WHAT THE EXERCISE ASKS = Reproduce the text of every row below character for character. Keep each line break where it falls.

-=-=-

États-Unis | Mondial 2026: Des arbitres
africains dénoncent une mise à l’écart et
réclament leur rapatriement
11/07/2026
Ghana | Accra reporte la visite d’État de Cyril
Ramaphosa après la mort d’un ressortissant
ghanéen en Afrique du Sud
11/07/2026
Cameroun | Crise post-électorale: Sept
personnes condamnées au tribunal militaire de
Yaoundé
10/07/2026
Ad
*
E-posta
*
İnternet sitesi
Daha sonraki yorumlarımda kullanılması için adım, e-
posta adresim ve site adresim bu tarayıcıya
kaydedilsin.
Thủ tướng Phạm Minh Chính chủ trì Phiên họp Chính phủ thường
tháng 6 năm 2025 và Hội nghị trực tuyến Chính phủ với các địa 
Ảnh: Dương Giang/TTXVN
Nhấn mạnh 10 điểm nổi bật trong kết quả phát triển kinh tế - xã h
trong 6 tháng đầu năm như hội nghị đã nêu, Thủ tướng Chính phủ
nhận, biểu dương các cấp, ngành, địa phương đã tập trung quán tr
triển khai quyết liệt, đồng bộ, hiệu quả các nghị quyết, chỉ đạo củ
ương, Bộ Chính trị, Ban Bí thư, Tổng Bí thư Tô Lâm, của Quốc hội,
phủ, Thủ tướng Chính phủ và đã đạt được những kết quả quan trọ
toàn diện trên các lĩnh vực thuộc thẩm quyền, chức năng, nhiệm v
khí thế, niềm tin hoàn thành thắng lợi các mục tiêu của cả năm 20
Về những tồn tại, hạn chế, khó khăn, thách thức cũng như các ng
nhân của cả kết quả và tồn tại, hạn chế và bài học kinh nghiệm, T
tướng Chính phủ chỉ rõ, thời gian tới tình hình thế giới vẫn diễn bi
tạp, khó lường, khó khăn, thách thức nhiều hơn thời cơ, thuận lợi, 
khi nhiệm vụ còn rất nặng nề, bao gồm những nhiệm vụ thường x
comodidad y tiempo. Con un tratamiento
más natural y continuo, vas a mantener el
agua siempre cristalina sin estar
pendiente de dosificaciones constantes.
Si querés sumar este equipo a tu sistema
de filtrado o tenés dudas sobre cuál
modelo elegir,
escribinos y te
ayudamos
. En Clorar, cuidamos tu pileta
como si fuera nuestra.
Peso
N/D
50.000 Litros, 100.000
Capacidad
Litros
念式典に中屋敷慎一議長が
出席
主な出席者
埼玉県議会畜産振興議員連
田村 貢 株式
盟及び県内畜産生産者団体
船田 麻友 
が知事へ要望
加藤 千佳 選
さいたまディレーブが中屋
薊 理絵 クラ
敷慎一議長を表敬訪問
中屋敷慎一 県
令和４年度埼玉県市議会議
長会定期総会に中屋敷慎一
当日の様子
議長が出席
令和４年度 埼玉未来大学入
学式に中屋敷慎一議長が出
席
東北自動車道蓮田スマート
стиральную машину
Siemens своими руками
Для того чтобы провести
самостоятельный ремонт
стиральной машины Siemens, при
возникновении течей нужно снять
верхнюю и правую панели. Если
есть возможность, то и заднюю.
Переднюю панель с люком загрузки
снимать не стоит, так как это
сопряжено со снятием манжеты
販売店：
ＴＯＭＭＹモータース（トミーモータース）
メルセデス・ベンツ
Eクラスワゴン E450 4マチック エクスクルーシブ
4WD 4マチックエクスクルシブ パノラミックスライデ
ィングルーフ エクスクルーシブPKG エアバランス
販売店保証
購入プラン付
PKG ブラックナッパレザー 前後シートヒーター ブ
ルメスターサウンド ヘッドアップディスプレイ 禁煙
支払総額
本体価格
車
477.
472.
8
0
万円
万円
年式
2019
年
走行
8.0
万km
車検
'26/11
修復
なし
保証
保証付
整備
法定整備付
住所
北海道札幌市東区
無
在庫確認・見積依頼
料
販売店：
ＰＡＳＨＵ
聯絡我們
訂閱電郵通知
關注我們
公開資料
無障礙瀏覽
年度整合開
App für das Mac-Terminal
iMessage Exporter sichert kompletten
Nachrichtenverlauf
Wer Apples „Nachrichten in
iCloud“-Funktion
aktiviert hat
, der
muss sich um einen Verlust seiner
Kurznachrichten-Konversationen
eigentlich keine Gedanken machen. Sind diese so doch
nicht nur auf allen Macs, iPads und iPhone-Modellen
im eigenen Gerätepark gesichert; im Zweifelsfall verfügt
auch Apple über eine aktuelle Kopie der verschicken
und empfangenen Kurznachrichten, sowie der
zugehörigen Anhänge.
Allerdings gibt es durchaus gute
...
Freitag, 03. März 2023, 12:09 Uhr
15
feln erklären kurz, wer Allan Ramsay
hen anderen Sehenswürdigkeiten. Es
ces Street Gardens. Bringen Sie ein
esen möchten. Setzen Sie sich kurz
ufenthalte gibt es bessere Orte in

-=-=-

WRITTEN SOLUTION =
États-Unis | Mondial 2026: Des arbitres
africains dénoncent une mise à l’écart et
réclament leur rapatriement
11/07/2026
Ghana | Accra reporte la visite d’État de Cyril
Ramaphosa après la mort d’un ressortissant
ghanéen en Afrique du Sud
11/07/2026
Cameroun | Crise post-électorale: Sept
personnes condamnées au tribunal militaire de
Yaoundé
10/07/2026
Ad
*
E-posta
*
İnternet sitesi
Daha sonraki yorumlarımda kullanılması için adım, e-
posta adresim ve site adresim bu tarayıcıya
kaydedilsin.
Thủ tướng Phạm Minh Chính chủ trì Phiên họp Chính phủ thường
tháng 6 năm 2025 và Hội nghị trực tuyến Chính phủ với các địa 
Ảnh: Dương Giang/TTXVN
Nhấn mạnh 10 điểm nổi bật trong kết quả phát triển kinh tế - xã h
trong 6 tháng đầu năm như hội nghị đã nêu, Thủ tướng Chính phủ
nhận, biểu dương các cấp, ngành, địa phương đã tập trung quán tr
triển khai quyết liệt, đồng bộ, hiệu quả các nghị quyết, chỉ đạo củ
ương, Bộ Chính trị, Ban Bí thư, Tổng Bí thư Tô Lâm, của Quốc hội,
phủ, Thủ tướng Chính phủ và đã đạt được những kết quả quan trọ
toàn diện trên các lĩnh vực thuộc thẩm quyền, chức năng, nhiệm v
khí thế, niềm tin hoàn thành thắng lợi các mục tiêu của cả năm 20
Về những tồn tại, hạn chế, khó khăn, thách thức cũng như các ng
nhân của cả kết quả và tồn tại, hạn chế và bài học kinh nghiệm, T
tướng Chính phủ chỉ rõ, thời gian tới tình hình thế giới vẫn diễn bi
tạp, khó lường, khó khăn, thách thức nhiều hơn thời cơ, thuận lợi, 
khi nhiệm vụ còn rất nặng nề, bao gồm những nhiệm vụ thường x
comodidad y tiempo. Con un tratamiento
más natural y continuo, vas a mantener el
agua siempre cristalina sin estar
pendiente de dosificaciones constantes.
Si querés sumar este equipo a tu sistema
de filtrado o tenés dudas sobre cuál
modelo elegir,
escribinos y te
ayudamos
. En Clorar, cuidamos tu pileta
como si fuera nuestra.
Peso
N/D
50.000 Litros, 100.000
Capacidad
Litros
念式典に中屋敷慎一議長が
出席
主な出席者
埼玉県議会畜産振興議員連
田村 貢 株式
盟及び県内畜産生産者団体
船田 麻友 
が知事へ要望
加藤 千佳 選
さいたまディレーブが中屋
薊 理絵 クラ
敷慎一議長を表敬訪問
中屋敷慎一 県
令和４年度埼玉県市議会議
長会定期総会に中屋敷慎一
当日の様子
議長が出席
令和４年度 埼玉未来大学入
学式に中屋敷慎一議長が出
席
東北自動車道蓮田スマート
стиральную машину
Siemens своими руками
Для того чтобы провести
самостоятельный ремонт
стиральной машины Siemens, при
возникновении течей нужно снять
верхнюю и правую панели. Если
есть возможность, то и заднюю.
Переднюю панель с люком загрузки
снимать не стоит, так как это
сопряжено со снятием манжеты
販売店：
ＴＯＭＭＹモータース（トミーモータース）
メルセデス・ベンツ
Eクラスワゴン E450 4マチック エクスクルーシブ
4WD 4マチックエクスクルシブ パノラミックスライデ
ィングルーフ エクスクルーシブPKG エアバランス
販売店保証
購入プラン付
PKG ブラックナッパレザー 前後シートヒーター ブ
ルメスターサウンド ヘッドアップディスプレイ 禁煙
支払総額
本体価格
車
477.
472.
8
0
万円
万円
年式
2019
年
走行
8.0
万km
車検
'26/11
修復
なし
保証
保証付
整備
法定整備付
住所
北海道札幌市東区
無
在庫確認・見積依頼
料
販売店：
ＰＡＳＨＵ
聯絡我們
訂閱電郵通知
關注我們
公開資料
無障礙瀏覽
年度整合開
App für das Mac-Terminal
iMessage Exporter sichert kompletten
Nachrichtenverlauf
Wer Apples „Nachrichten in
iCloud“-Funktion
aktiviert hat
, der
muss sich um einen Verlust seiner
Kurznachrichten-Konversationen
eigentlich keine Gedanken machen. Sind diese so doch
nicht nur auf allen Macs, iPads und iPhone-Modellen
im eigenen Gerätepark gesichert; im Zweifelsfall verfügt
auch Apple über eine aktuelle Kopie der verschicken
und empfangenen Kurznachrichten, sowie der
zugehörigen Anhänge.
Allerdings gibt es durchaus gute
...
Freitag, 03. März 2023, 12:09 Uhr
15
feln erklären kurz, wer Allan Ramsay
hen anderen Sehenswürdigkeiten. Es
ces Street Gardens. Bringen Sie ein
esen möchten. Setzen Sie sich kurz
ufenthalte gibt es bessere Orte in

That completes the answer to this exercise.